Copy every one of the lines below word for word, without changing anything.

(Dataset items)
++++++
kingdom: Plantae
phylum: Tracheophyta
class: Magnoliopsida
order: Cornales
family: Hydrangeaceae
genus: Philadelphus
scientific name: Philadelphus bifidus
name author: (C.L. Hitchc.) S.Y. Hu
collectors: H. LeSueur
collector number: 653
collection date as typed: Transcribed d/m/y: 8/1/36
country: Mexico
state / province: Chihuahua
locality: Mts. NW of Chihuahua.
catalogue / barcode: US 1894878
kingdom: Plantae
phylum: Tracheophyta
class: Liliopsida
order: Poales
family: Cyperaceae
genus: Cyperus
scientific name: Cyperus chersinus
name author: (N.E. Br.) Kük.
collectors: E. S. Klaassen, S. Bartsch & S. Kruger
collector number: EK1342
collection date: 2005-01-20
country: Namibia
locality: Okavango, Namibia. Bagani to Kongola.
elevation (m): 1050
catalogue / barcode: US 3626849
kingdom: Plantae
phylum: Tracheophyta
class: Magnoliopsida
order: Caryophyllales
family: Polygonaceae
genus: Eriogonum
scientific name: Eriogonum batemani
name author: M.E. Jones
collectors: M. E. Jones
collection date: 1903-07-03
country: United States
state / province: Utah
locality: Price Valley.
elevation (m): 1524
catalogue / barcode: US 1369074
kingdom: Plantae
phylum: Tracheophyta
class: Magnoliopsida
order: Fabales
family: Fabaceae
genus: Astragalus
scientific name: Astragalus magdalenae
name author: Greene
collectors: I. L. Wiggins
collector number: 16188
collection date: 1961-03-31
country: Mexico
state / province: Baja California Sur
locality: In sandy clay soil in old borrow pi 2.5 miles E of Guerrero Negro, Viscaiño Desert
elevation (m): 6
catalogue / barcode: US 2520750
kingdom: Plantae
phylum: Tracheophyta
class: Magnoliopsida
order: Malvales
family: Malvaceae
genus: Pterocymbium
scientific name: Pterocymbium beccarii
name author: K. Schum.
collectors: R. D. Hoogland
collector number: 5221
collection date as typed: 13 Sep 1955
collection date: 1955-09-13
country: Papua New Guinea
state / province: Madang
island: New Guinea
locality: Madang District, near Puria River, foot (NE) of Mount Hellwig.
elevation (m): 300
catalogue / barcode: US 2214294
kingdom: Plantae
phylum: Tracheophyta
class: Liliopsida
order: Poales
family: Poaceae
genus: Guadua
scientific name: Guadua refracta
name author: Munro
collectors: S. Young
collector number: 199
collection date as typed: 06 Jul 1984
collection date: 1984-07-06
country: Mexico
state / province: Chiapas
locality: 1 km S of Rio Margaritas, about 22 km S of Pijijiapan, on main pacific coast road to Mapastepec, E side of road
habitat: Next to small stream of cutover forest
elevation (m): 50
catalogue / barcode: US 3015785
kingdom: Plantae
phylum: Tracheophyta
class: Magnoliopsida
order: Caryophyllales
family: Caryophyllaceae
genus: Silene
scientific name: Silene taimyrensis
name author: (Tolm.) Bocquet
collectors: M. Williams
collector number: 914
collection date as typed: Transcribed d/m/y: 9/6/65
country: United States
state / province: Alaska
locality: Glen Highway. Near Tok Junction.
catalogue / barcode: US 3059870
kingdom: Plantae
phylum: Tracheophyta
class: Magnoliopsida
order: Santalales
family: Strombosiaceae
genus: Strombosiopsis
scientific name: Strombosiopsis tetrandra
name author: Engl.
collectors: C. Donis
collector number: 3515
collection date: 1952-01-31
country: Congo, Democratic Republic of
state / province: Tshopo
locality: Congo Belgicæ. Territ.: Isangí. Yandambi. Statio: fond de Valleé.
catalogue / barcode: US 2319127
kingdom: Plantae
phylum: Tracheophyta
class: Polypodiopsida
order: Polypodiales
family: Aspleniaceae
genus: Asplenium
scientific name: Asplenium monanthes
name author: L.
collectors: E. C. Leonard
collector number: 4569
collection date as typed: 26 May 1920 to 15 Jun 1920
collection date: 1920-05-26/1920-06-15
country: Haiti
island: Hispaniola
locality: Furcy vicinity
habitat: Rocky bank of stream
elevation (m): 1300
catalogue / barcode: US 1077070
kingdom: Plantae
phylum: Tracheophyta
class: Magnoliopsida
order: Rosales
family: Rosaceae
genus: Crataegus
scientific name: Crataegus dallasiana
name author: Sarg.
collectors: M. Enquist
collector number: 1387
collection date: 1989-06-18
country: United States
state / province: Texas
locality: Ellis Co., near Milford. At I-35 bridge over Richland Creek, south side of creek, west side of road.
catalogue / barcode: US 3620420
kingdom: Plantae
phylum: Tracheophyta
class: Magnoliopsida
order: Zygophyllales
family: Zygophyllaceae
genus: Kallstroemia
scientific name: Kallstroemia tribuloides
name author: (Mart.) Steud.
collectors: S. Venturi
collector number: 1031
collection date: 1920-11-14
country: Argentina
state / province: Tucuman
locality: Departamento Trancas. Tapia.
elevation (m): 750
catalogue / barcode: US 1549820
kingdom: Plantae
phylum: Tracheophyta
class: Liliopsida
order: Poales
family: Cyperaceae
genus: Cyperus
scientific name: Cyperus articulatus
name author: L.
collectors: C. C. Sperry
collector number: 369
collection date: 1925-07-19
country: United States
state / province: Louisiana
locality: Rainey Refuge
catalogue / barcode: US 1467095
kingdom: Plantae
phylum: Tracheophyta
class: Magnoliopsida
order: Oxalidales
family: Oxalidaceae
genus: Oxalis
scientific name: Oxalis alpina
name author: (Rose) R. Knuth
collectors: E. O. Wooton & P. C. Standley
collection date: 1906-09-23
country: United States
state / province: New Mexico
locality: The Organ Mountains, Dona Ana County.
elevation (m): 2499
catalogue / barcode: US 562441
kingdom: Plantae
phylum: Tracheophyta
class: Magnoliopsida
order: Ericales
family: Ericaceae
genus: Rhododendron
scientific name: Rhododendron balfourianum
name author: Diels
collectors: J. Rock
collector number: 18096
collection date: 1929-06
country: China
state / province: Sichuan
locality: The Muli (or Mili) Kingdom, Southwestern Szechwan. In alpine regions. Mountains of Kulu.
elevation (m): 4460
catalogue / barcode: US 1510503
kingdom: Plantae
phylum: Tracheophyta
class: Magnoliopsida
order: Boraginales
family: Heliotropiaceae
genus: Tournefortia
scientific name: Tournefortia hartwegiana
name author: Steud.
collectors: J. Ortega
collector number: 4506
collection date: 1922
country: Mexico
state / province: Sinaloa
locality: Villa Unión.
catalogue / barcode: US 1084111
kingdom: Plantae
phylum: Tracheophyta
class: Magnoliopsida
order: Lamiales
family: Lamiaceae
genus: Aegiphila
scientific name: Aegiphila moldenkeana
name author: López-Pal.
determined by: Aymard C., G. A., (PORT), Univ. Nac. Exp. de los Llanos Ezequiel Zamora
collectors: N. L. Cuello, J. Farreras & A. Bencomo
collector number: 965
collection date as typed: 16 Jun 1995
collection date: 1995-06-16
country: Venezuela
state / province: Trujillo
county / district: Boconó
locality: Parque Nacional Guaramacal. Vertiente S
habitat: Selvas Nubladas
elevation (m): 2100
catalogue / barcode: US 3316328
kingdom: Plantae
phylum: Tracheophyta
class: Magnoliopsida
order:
++++++
- _Solution to this task_:
kingdom: Plantae
phylum: Tracheophyta
class: Magnoliopsida
order: Cornales
family: Hydrangeaceae
genus: Philadelphus
scientific name: Philadelphus bifidus
name author: (C.L. Hitchc.) S.Y. Hu
collectors: H. LeSueur
collector number: 653
collection date as typed: Transcribed d/m/y: 8/1/36
country: Mexico
state / province: Chihuahua
locality: Mts. NW of Chihuahua.
catalogue / barcode: US 1894878
kingdom: Plantae
phylum: Tracheophyta
class: Liliopsida
order: Poales
family: Cyperaceae
genus: Cyperus
scientific name: Cyperus chersinus
name author: (N.E. Br.) Kük.
collectors: E. S. Klaassen, S. Bartsch & S. Kruger
collector number: EK1342
collection date: 2005-01-20
country: Namibia
locality: Okavango, Namibia. Bagani to Kongola.
elevation (m): 1050
catalogue / barcode: US 3626849
kingdom: Plantae
phylum: Tracheophyta
class: Magnoliopsida
order: Caryophyllales
family: Polygonaceae
genus: Eriogonum
scientific name: Eriogonum batemani
name author: M.E. Jones
collectors: M. E. Jones
collection date: 1903-07-03
country: United States
state / province: Utah
locality: Price Valley.
elevation (m): 1524
catalogue / barcode: US 1369074
kingdom: Plantae
phylum: Tracheophyta
class: Magnoliopsida
order: Fabales
family: Fabaceae
genus: Astragalus
scientific name: Astragalus magdalenae
name author: Greene
collectors: I. L. Wiggins
collector number: 16188
collection date: 1961-03-31
country: Mexico
state / province: Baja California Sur
locality: In sandy clay soil in old borrow pi 2.5 miles E of Guerrero Negro, Viscaiño Desert
elevation (m): 6
catalogue / barcode: US 2520750
kingdom: Plantae
phylum: Tracheophyta
class: Magnoliopsida
order: Malvales
family: Malvaceae
genus: Pterocymbium
scientific name: Pterocymbium beccarii
name author: K. Schum.
collectors: R. D. Hoogland
collector number: 5221
collection date as typed: 13 Sep 1955
collection date: 1955-09-13
country: Papua New Guinea
state / province: Madang
island: New Guinea
locality: Madang District, near Puria River, foot (NE) of Mount Hellwig.
elevation (m): 300
catalogue / barcode: US 2214294
kingdom: Plantae
phylum: Tracheophyta
class: Liliopsida
order: Poales
family: Poaceae
genus: Guadua
scientific name: Guadua refracta
name author: Munro
collectors: S. Young
collector number: 199
collection date as typed: 06 Jul 1984
collection date: 1984-07-06
country: Mexico
state / province: Chiapas
locality: 1 km S of Rio Margaritas, about 22 km S of Pijijiapan, on main pacific coast road to Mapastepec, E side of road
habitat: Next to small stream of cutover forest
elevation (m): 50
catalogue / barcode: US 3015785
kingdom: Plantae
phylum: Tracheophyta
class: Magnoliopsida
order: Caryophyllales
family: Caryophyllaceae
genus: Silene
scientific name: Silene taimyrensis
name author: (Tolm.) Bocquet
collectors: M. Williams
collector number: 914
collection date as typed: Transcribed d/m/y: 9/6/65
country: United States
state / province: Alaska
locality: Glen Highway. Near Tok Junction.
catalogue / barcode: US 3059870
kingdom: Plantae
phylum: Tracheophyta
class: Magnoliopsida
order: Santalales
family: Strombosiaceae
genus: Strombosiopsis
scientific name: Strombosiopsis tetrandra
name author: Engl.
collectors: C. Donis
collector number: 3515
collection date: 1952-01-31
country: Congo, Democratic Republic of
state / province: Tshopo
locality: Congo Belgicæ. Territ.: Isangí. Yandambi. Statio: fond de Valleé.
catalogue / barcode: US 2319127
kingdom: Plantae
phylum: Tracheophyta
class: Polypodiopsida
order: Polypodiales
family: Aspleniaceae
genus: Asplenium
scientific name: Asplenium monanthes
name author: L.
collectors: E. C. Leonard
collector number: 4569
collection date as typed: 26 May 1920 to 15 Jun 1920
collection date: 1920-05-26/1920-06-15
country: Haiti
island: Hispaniola
locality: Furcy vicinity
habitat: Rocky bank of stream
elevation (m): 1300
catalogue / barcode: US 1077070
kingdom: Plantae
phylum: Tracheophyta
class: Magnoliopsida
order: Rosales
family: Rosaceae
genus: Crataegus
scientific name: Crataegus dallasiana
name author: Sarg.
collectors: M. Enquist
collector number: 1387
collection date: 1989-06-18
country: United States
state / province: Texas
locality: Ellis Co., near Milford. At I-35 bridge over Richland Creek, south side of creek, west side of road.
catalogue / barcode: US 3620420
kingdom: Plantae
phylum: Tracheophyta
class: Magnoliopsida
order: Zygophyllales
family: Zygophyllaceae
genus: Kallstroemia
scientific name: Kallstroemia tribuloides
name author: (Mart.) Steud.
collectors: S. Venturi
collector number: 1031
collection date: 1920-11-14
country: Argentina
state / province: Tucuman
locality: Departamento Trancas. Tapia.
elevation (m): 750
catalogue / barcode: US 1549820
kingdom: Plantae
phylum: Tracheophyta
class: Liliopsida
order: Poales
family: Cyperaceae
genus: Cyperus
scientific name: Cyperus articulatus
name author: L.
collectors: C. C. Sperry
collector number: 369
collection date: 1925-07-19
country: United States
state / province: Louisiana
locality: Rainey Refuge
catalogue / barcode: US 1467095
kingdom: Plantae
phylum: Tracheophyta
class: Magnoliopsida
order: Oxalidales
family: Oxalidaceae
genus: Oxalis
scientific name: Oxalis alpina
name author: (Rose) R. Knuth
collectors: E. O. Wooton & P. C. Standley
collection date: 1906-09-23
country: United States
state / province: New Mexico
locality: The Organ Mountains, Dona Ana County.
elevation (m): 2499
catalogue / barcode: US 562441
kingdom: Plantae
phylum: Tracheophyta
class: Magnoliopsida
order: Ericales
family: Ericaceae
genus: Rhododendron
scientific name: Rhododendron balfourianum
name author: Diels
collectors: J. Rock
collector number: 18096
collection date: 1929-06
country: China
state / province: Sichuan
locality: The Muli (or Mili) Kingdom, Southwestern Szechwan. In alpine regions. Mountains of Kulu.
elevation (m): 4460
catalogue / barcode: US 1510503
kingdom: Plantae
phylum: Tracheophyta
class: Magnoliopsida
order: Boraginales
family: Heliotropiaceae
genus: Tournefortia
scientific name: Tournefortia hartwegiana
name author: Steud.
collectors: J. Ortega
collector number: 4506
collection date: 1922
country: Mexico
state / province: Sinaloa
locality: Villa Unión.
catalogue / barcode: US 1084111
kingdom: Plantae
phylum: Tracheophyta
class: Magnoliopsida
order: Lamiales
family: Lamiaceae
genus: Aegiphila
scientific name: Aegiphila moldenkeana
name author: López-Pal.
determined by: Aymard C., G. A., (PORT), Univ. Nac. Exp. de los Llanos Ezequiel Zamora
collectors: N. L. Cuello, J. Farreras & A. Bencomo
collector number: 965
collection date as typed: 16 Jun 1995
collection date: 1995-06-16
country: Venezuela
state / province: Trujillo
county / district: Boconó
locality: Parque Nacional Guaramacal. Vertiente S
habitat: Selvas Nubladas
elevation (m): 2100
catalogue / barcode: US 3316328
kingdom: Plantae
phylum: Tracheophyta
class: Magnoliopsida
order:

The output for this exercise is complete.